Peter believes the cost of carbon fibre could change down the track.
“Yes, carbon fibre can be expensive but again, as the auto sector uses it more, then costs will be driven down,” he says.
IT’S ALL ABOUT AERODYNAMICS
Peter says a focus on aerodynamics or ‘Aero’ will reduce drag on the vehicle and lower running costs now and into the future as automotive needs change.
“Caravans like the Atlantic Endeavour have a chamfer on the leading edge of the van, which would help with Aero. But in the future more is needed, especially as electric vehicles increase in the market, as EV range will be seriously affected by Aero,” he explains.
Peter wonders if fold-out front panels connecting the vehicle to the van will reduce resistance caused by air trapped between the vehicle and the caravan.
“This, coupled with adjustable van-roof heights would also help. This could be taken further with active panels (similar to active grilles in vehicles) that adjust depending on speed. Improvements will come from looking at ways of channelling the air around, under, over or through the caravan and prevent turbulence caused by protrusions/cavities,” Peter explains.
Peter also imagines a future where caravans share the driving load.
“Eventually, with the onset of electrical vehicles, the caravan could almost take on an extension of energy contribution,” he says.
“If the van had an electric motor with its own battery storage (could also have regenerative braking) then with the right smarts it could talk to the vehicle and contribute to the overall range and power.
“It would need to have its own independent system as running 400V between van and vehicle wouldn’t be practical.”
ERGONOMICS AND COMFORT
Peter says the models he saw at Best Aussie Vans were well thought-out in terms of space, storage and comfort.

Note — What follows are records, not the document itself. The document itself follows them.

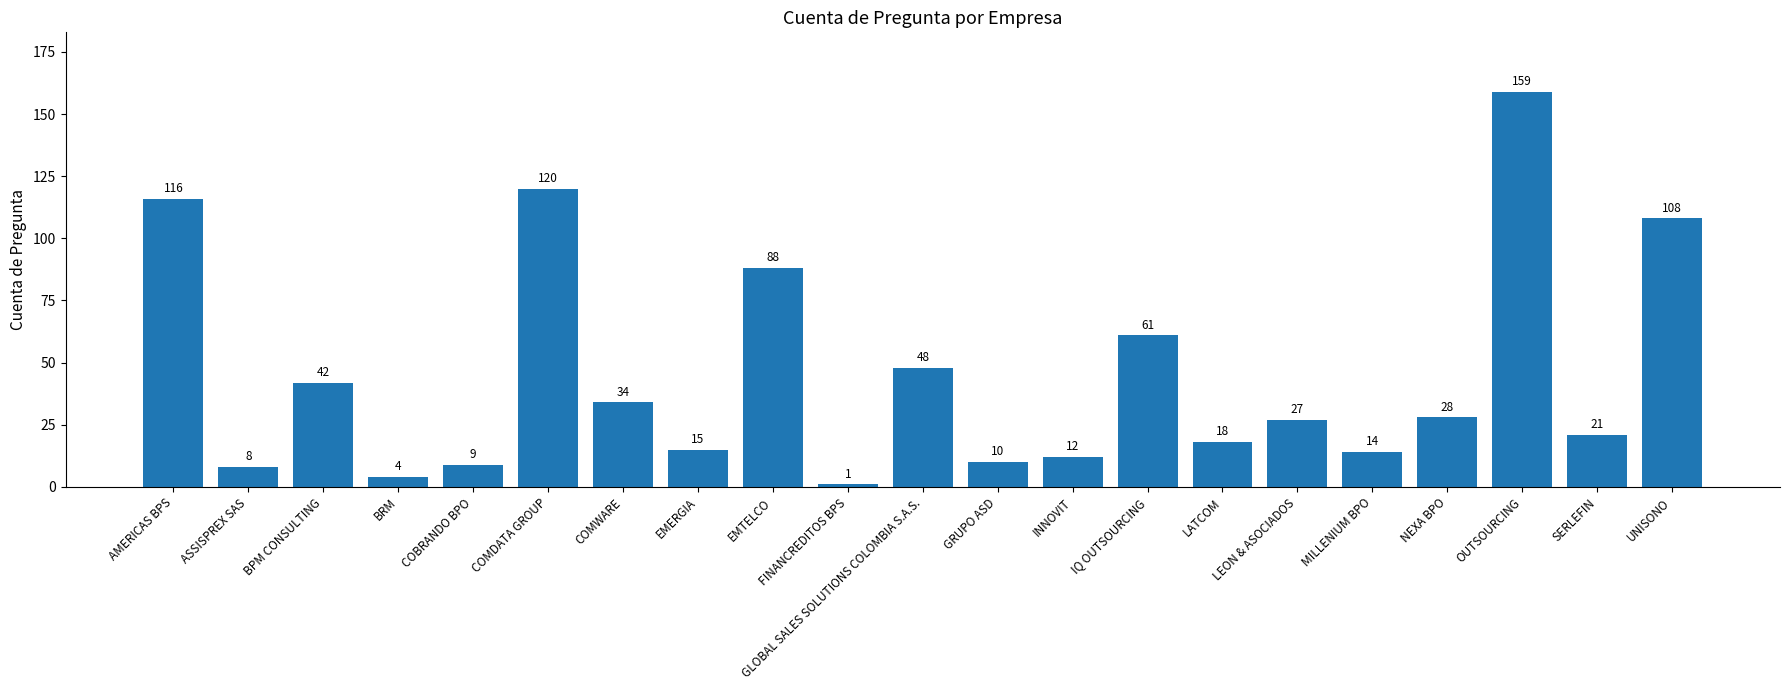

Is it true that the value at COMDATA GROUP is 120?

True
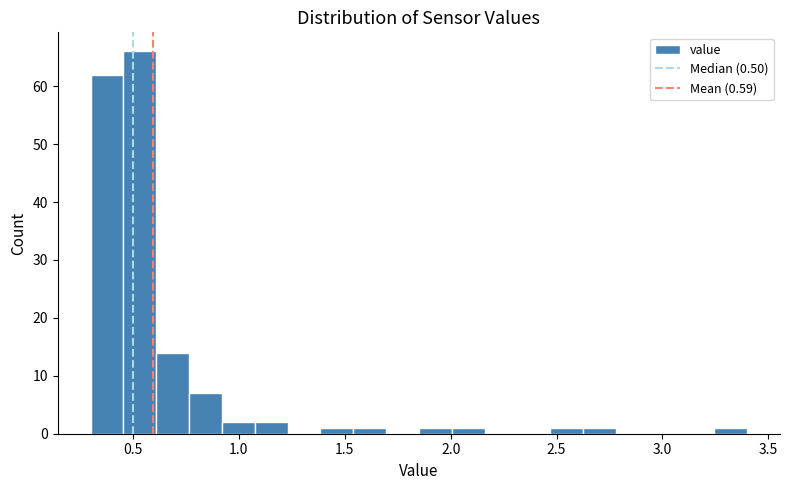

Around what value on the x-axis is the tallest bar? Give the approximate position of its centre, as read against the axis.

0.55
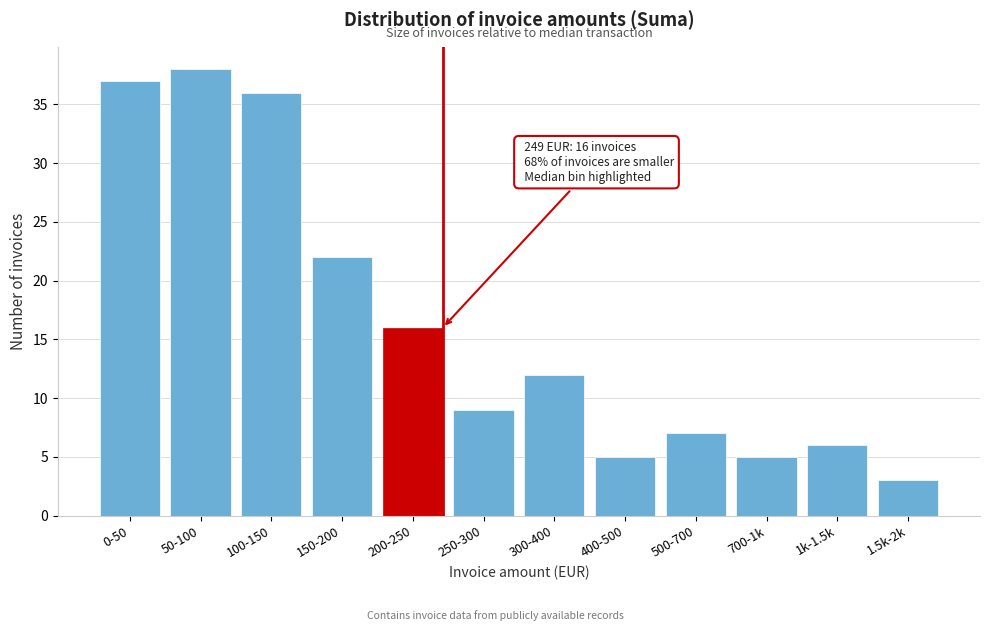

Reading left to right, what are all the values shown in this chart?

0-50=37	50-100=38	100-150=36	150-200=22	200-250=16	250-300=9	300-400=12	400-500=5	500-700=7	700-1k=5	1k-1.5k=6	1.5k-2k=3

“Being able to move around the environment without feeling enclosed is important. We (GM) spend a lot of times in vehicles looking at occupant seating comfort, in leg angle, amount of cushion, proximity to controls and vision and overall feeling of spaciousness,” says Peter.
From the perspective of a caravan owner, the ways in which a van’s drawers slide out or doors hinge matter.
“The collapsing table in the Olympic Javelin X8 is easy to use and provides a nice small table for relaxing with drinks and folds out quickly for dinner,” he says.
Peter says the Big Red 19ft Ensuite Slide uses space well, providing punters with a spacious kitchen and lounge by placing the bed across the van in a slide-out wing.
“Slide-out steps are good and give the option depending your height,” Peter says.
Peter remarked that some interiors vans – like the Dreamseeker F-14 – had very nice finishes and touches like the stand-alone basin. He also thinks the Atlantic Endeavour has a well-zoned and balanced layout.
But overall, the external designs were a very similar and he wonders if a more passionate or exciting exterior, balanced with a great interior space, could shine in the showroom.
One van, the Dreamseeker F-14 Tomcat to be featured in our next edition, has a separate zoned area which opens out and closes off to a large undercover outdoor area that’s quite useful depending on the weather.
Aesthetics with details such as embroidered headrests seen in Roadstar’s caravan or the configurable LED strips on the Dreamseeker models were also noteworthy.
Overall, Peter likes the use of interior strip LED lighting but believes it could be improved upon if the LED sources were concealed to create “waterfall lighting”.